═══ DATA PROVIDED ═══

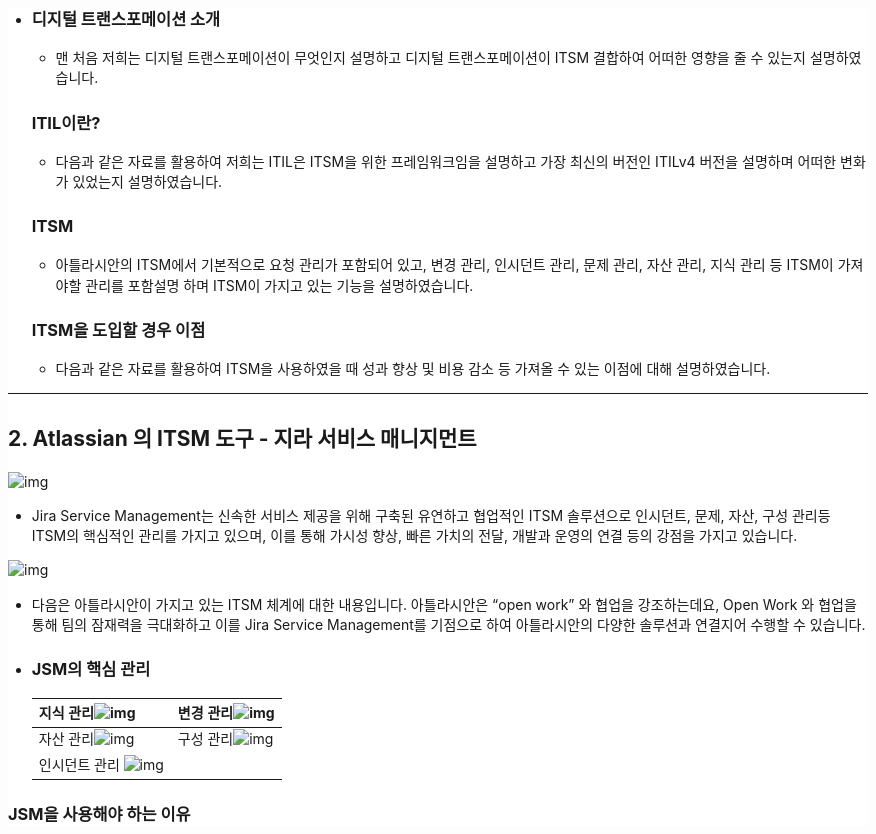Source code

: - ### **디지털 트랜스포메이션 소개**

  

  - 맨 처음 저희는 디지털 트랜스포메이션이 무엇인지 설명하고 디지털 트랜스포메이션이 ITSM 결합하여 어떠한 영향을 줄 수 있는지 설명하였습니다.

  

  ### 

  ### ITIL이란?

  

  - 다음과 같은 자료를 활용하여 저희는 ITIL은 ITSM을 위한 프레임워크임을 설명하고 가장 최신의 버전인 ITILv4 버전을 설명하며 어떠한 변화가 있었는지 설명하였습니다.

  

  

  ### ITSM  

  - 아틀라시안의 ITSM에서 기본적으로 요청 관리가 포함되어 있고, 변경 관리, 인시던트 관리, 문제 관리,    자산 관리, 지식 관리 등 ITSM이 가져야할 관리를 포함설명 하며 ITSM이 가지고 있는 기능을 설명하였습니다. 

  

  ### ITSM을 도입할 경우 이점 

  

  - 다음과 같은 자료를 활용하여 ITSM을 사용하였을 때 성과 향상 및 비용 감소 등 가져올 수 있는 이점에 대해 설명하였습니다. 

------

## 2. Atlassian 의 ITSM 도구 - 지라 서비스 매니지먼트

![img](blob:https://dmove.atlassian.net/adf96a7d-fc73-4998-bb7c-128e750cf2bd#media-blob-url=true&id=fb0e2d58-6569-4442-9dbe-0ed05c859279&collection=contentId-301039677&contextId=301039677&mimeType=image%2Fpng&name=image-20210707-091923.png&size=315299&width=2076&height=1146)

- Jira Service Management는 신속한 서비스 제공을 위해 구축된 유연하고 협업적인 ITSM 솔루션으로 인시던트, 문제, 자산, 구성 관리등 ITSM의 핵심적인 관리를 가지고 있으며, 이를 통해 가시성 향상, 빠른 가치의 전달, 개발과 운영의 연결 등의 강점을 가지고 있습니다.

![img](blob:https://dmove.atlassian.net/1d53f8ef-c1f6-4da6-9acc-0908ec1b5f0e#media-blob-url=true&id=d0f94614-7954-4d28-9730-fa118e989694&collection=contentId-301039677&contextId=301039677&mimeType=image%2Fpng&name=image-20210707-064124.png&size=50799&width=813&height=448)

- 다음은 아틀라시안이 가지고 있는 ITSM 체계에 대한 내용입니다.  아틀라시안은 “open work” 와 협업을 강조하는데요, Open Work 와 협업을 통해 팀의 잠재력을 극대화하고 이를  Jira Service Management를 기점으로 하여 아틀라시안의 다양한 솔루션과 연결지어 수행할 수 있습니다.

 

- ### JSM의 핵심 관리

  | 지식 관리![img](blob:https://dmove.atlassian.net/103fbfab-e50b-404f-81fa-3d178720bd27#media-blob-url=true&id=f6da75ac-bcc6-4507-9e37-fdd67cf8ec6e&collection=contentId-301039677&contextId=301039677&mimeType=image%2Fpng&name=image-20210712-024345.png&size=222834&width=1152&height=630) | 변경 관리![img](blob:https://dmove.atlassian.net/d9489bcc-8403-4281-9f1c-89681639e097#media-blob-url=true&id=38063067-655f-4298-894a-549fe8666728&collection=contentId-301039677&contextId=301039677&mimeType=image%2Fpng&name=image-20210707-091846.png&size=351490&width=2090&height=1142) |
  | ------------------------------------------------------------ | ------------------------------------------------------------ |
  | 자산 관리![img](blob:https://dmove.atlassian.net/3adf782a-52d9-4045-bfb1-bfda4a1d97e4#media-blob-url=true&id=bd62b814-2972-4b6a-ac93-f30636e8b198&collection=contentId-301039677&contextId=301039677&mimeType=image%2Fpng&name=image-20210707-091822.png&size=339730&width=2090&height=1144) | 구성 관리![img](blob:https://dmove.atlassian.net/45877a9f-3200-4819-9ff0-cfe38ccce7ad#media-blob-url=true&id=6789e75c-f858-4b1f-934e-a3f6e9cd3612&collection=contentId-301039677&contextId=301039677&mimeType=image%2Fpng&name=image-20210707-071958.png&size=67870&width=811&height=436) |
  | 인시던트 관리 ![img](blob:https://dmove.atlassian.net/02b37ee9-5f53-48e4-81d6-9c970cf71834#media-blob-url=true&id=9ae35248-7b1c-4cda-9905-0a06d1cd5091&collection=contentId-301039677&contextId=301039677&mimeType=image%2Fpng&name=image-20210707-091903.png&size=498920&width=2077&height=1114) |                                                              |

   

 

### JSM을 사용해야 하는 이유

═══

(PROMPT): Rewrite everything from the start of the material down to the line containing "## 2. Atlassian 의 ITSM 도구 - 지라 서비스 매니지먼트" with "성과 향상" swapped for "생산성 향상" and nothing else changed. Leave the pictures out of your answer.

(ANSWER BELOW):
Source code

: - ### **디지털 트랜스포메이션 소개**

  

  - 맨 처음 저희는 디지털 트랜스포메이션이 무엇인지 설명하고 디지털 트랜스포메이션이 ITSM 결합하여 어떠한 영향을 줄 수 있는지 설명하였습니다.

  

  ### 

  ### ITIL이란?

  

  - 다음과 같은 자료를 활용하여 저희는 ITIL은 ITSM을 위한 프레임워크임을 설명하고 가장 최신의 버전인 ITILv4 버전을 설명하며 어떠한 변화가 있었는지 설명하였습니다.

  

  

  ### ITSM  

  - 아틀라시안의 ITSM에서 기본적으로 요청 관리가 포함되어 있고, 변경 관리, 인시던트 관리, 문제 관리,    자산 관리, 지식 관리 등 ITSM이 가져야할 관리를 포함설명 하며 ITSM이 가지고 있는 기능을 설명하였습니다. 

  

  ### ITSM을 도입할 경우 이점 

  

  - 다음과 같은 자료를 활용하여 ITSM을 사용하였을 때 생산성 향상 및 비용 감소 등 가져올 수 있는 이점에 대해 설명하였습니다. 

------

## 2. Atlassian 의 ITSM 도구 - 지라 서비스 매니지먼트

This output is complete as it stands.